When I was single, I was the queen of relationship advice (as we all are when we are not blinded by rose-colored romance). Finally being in a relationship made me realize how easy it was to fall into habits that I had always scorned others for. I began letting this relationship affect me in ways I never even suspected it could.

Don't get me wrong, this was not his doing at all. My boyfriend is the sweetest guy I know. He is always lifting me up and supporting me to reach my dreams. While we both struggle with anxiety and depression, we have found a way to always put our individual mental health first. My boyfriend had dated people before me, but I had not. This altered expectations of what this relationship was supposed to look like for each of us. He knew what mistakes to try to stay away from, while I was still trying to figure it out.

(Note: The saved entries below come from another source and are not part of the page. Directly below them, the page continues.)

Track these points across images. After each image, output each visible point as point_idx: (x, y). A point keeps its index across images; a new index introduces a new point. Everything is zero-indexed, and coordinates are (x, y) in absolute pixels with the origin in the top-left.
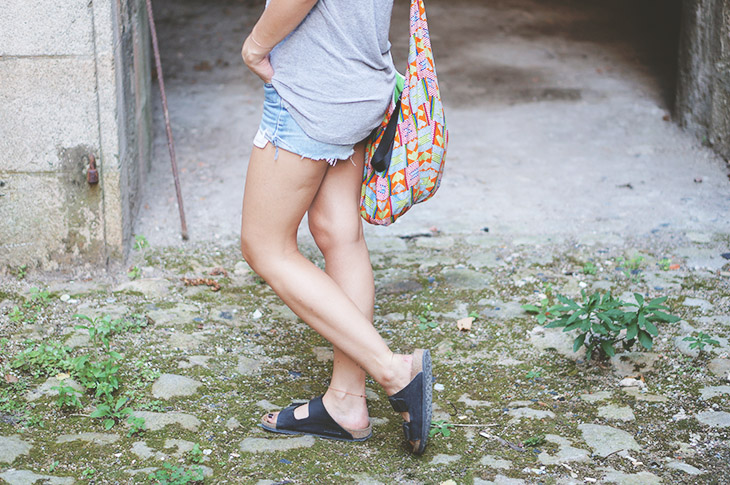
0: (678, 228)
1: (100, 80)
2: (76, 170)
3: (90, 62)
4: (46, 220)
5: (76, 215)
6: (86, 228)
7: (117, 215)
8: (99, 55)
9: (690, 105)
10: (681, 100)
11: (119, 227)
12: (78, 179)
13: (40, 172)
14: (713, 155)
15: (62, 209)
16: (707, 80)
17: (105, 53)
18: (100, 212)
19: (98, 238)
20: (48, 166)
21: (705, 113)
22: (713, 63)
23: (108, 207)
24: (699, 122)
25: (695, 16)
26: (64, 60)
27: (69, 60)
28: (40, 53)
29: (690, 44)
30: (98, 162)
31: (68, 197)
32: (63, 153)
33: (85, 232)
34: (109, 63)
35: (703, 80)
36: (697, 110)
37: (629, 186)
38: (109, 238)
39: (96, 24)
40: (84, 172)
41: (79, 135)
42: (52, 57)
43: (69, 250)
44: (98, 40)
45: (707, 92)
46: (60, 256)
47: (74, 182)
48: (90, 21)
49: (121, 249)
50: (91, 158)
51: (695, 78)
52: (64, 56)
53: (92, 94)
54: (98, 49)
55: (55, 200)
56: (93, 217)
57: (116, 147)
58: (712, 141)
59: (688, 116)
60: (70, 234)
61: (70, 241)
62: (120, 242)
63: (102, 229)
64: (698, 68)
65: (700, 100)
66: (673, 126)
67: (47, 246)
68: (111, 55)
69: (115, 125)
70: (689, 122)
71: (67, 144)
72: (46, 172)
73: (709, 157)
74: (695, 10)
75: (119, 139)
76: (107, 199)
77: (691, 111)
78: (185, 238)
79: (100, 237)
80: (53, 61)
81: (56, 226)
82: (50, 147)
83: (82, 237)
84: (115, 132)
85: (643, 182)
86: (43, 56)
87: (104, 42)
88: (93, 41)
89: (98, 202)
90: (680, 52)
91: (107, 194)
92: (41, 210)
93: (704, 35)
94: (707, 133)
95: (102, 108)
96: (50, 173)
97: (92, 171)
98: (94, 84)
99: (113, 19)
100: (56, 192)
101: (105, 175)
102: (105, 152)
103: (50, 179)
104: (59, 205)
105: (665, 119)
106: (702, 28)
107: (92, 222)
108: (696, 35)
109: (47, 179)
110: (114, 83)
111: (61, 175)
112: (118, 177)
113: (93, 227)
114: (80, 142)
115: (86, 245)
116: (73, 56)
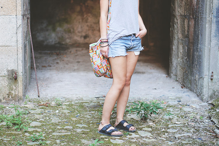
0: (167, 96)
1: (18, 53)
2: (11, 76)
3: (16, 48)
4: (3, 89)
5: (11, 88)
6: (13, 91)
7: (22, 88)
8: (18, 46)
9: (172, 72)
10: (170, 71)
11: (22, 91)
12: (12, 78)
13: (2, 76)
14: (178, 83)
15: (7, 86)
16: (176, 64)
17: (20, 46)
18: (17, 87)
19: (16, 94)
20: (4, 74)
21: (176, 73)
22: (177, 59)
23: (19, 86)
24: (175, 76)
25: (173, 48)
26: (9, 47)
27: (11, 47)
28: (3, 45)
29: (172, 56)
30: (17, 74)
31: (9, 83)
32: (8, 71)
33: (13, 92)
34: (21, 48)
35: (175, 64)
36: (174, 73)
37: (155, 89)
38: (19, 94)
39: (18, 38)
40: (13, 76)
41: (12, 66)
42: (6, 46)
43: (9, 97)
44: (18, 42)
45: (176, 67)
46: (6, 98)
47: (11, 79)
48: (16, 37)
49: (22, 97)
50: (15, 72)
51: (173, 64)
52: (9, 46)
53: (16, 56)
54: (18, 45)
55: (6, 84)
56: (15, 88)
57: (22, 70)
58: (178, 79)
59: (172, 75)
60: (9, 93)
61: (9, 95)
62: (22, 95)
63: (17, 91)
64: (174, 61)
65: (174, 70)
66: (169, 78)
67: (3, 95)
68: (21, 46)
69: (22, 64)
70: (172, 76)
71: (9, 69)
72: (3, 76)
73: (177, 84)
74: (172, 47)
75: (23, 68)
76: (19, 84)
77: (173, 73)
78: (39, 97)
79: (17, 93)
80: (6, 47)
81: (6, 91)
82: (5, 70)
83: (12, 93)
84: (22, 66)
85: (159, 88)
86: (4, 46)
87: (20, 43)
88: (17, 42)
89: (16, 84)
90: (170, 59)
91: (19, 82)
92: (2, 86)
93: (175, 53)
94: (176, 78)
95: (18, 60)
96: (5, 76)
97: (16, 76)
98: (17, 53)
99: (22, 37)
100: (6, 81)
101: (19, 77)
102: (19, 71)
103: (5, 78)
104: (7, 85)
105: (167, 77)
106: (175, 51)
107: (15, 89)
108: (173, 53)
109: (4, 78)
110: (22, 53)
111: (7, 77)
112: (22, 78)
113: (15, 91)
114: (13, 68)
115: (13, 96)
116: (12, 46)
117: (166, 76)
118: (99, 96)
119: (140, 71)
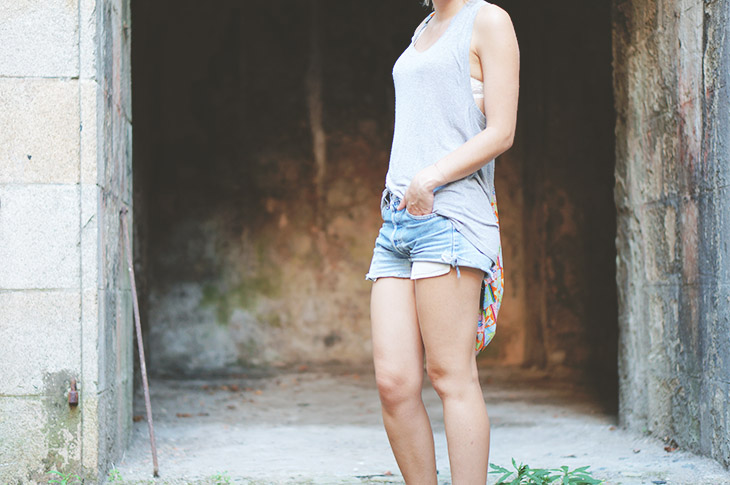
0: (615, 470)
1: (84, 313)
2: (58, 394)
3: (76, 294)
4: (28, 441)
5: (56, 436)
6: (65, 449)
7: (94, 439)
8: (85, 291)
9: (630, 407)
10: (624, 405)
11: (95, 450)
12: (59, 402)
13: (26, 395)
14: (652, 440)
15: (44, 431)
16: (643, 376)
17: (90, 289)
18: (78, 434)
19: (75, 458)
20: (34, 390)
21: (643, 408)
22: (646, 357)
23: (86, 431)
24: (640, 418)
25: (628, 325)
26: (53, 293)
27: (58, 293)
28: (33, 287)
29: (627, 351)
30: (79, 386)
31: (49, 419)
32: (48, 377)
33: (63, 452)
34: (93, 298)
35: (639, 378)
36: (637, 408)
37: (572, 456)
38: (85, 460)
39: (83, 263)
40: (66, 395)
41: (62, 361)
42: (43, 290)
43: (48, 469)
44: (84, 277)
45: (643, 387)
46: (40, 476)
47: (56, 405)
48: (78, 258)
49: (96, 471)
50: (72, 380)
51: (633, 378)
52: (54, 289)
53: (77, 323)
54: (84, 285)
55: (38, 422)
56: (71, 438)
57: (95, 375)
58: (651, 429)
59: (630, 418)
60: (49, 455)
61: (47, 463)
62: (95, 464)
63: (79, 450)
64: (634, 369)
65: (638, 397)
66: (618, 432)
67: (29, 465)
68: (95, 290)
69: (96, 355)
70: (631, 422)
71: (52, 369)
72: (31, 395)
73: (649, 443)
74: (626, 319)
75: (99, 369)
76: (85, 424)
77: (632, 411)
78: (156, 475)
79: (77, 457)
80: (43, 294)
81: (37, 447)
82: (37, 372)
83: (61, 457)
84: (96, 361)
85: (586, 454)
86: (36, 289)
87: (90, 279)
88: (81, 276)
89: (76, 424)
90: (620, 364)
91: (85, 419)
92: (24, 431)
93: (637, 338)
94: (647, 424)
95: (84, 339)
96: (35, 396)
97: (74, 392)
98: (78, 315)
99: (98, 259)
100: (40, 415)
101: (84, 401)
102: (85, 379)
103: (35, 402)
104: (42, 426)
105: (611, 429)
106: (635, 333)
107: (70, 442)
108: (630, 342)
109: (32, 402)
110: (96, 314)
111: (44, 398)
112: (96, 403)
113: (71, 447)
114: (64, 367)
115: (64, 465)
116: (62, 289)
117: (610, 426)
118: (370, 474)
119: (517, 420)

How to reframe your perspective in relationships

Regardless of my background, I think I have stumbled on the most amazing way of reframing perspective in relationships. Once I started changing the lens on how I looked at our relationship, we started bickering less and I became so much happier.

Here it is: your significant other is your COMPANION, not your COMPLETION.

Of course, you should feel happy and enjoy when your partner is around. They should treat you with care and make you laugh, but they should not be the person filling the empty piece of your heart — that isn't their responsibility. They should not be the ultimate source of happiness that makes you feel emotionally whole. This perspective is extremely unhealthy because people are fickle and we make mistakes. We screw up . . . all the time. Our culture loves to use the phrase, "You complete me." It sounds extremely romantic. However, it can be so problematic.

Now, when I spend time or communicate with my boyfriend, I see it as a lucky bonus we get after we both have spent time improving ourselves that day. When I text him, I don't expect him to reply to me immediately — even though I still wish he would because of the need for instant gratification, let's be real. I know that he is going after his dreams by working as hard as he can to make a life for himself. As a girlfriend, not only should I commend him for that, but I should also give him the space to do that. Likewise, I should go after my dreams and work as hard as I can to achieve them.

Your partner should be the fun blanket you have on top of your comforter. You would be just as warm without the blanket and still get a good nights sleep, but the blanket is still really fuzzy and gives you extra joy and you can wrap it around you while you are watching tv. And, if it is a really cold and stormy night, perhaps you snuggle up with your blanket and hold it tightly for a little extra warmth and comfort.

I am a believer in God, and I believe his holy spirit makes me whole. Regardless of if you share this belief or not, I think we can all agree that we are all supposed to walk through life together and lift each other up. If we expect to put our happiness and worth on the shoulders of one person, then that relationship is going to crumble. Why would you want the person you love most to crumble? I certainly don't. I want to be able to look my partner in the eyes and say, "I love you and I want to stand by you when you need me. When you don't, I will be okay because I am still whole and fulfilled".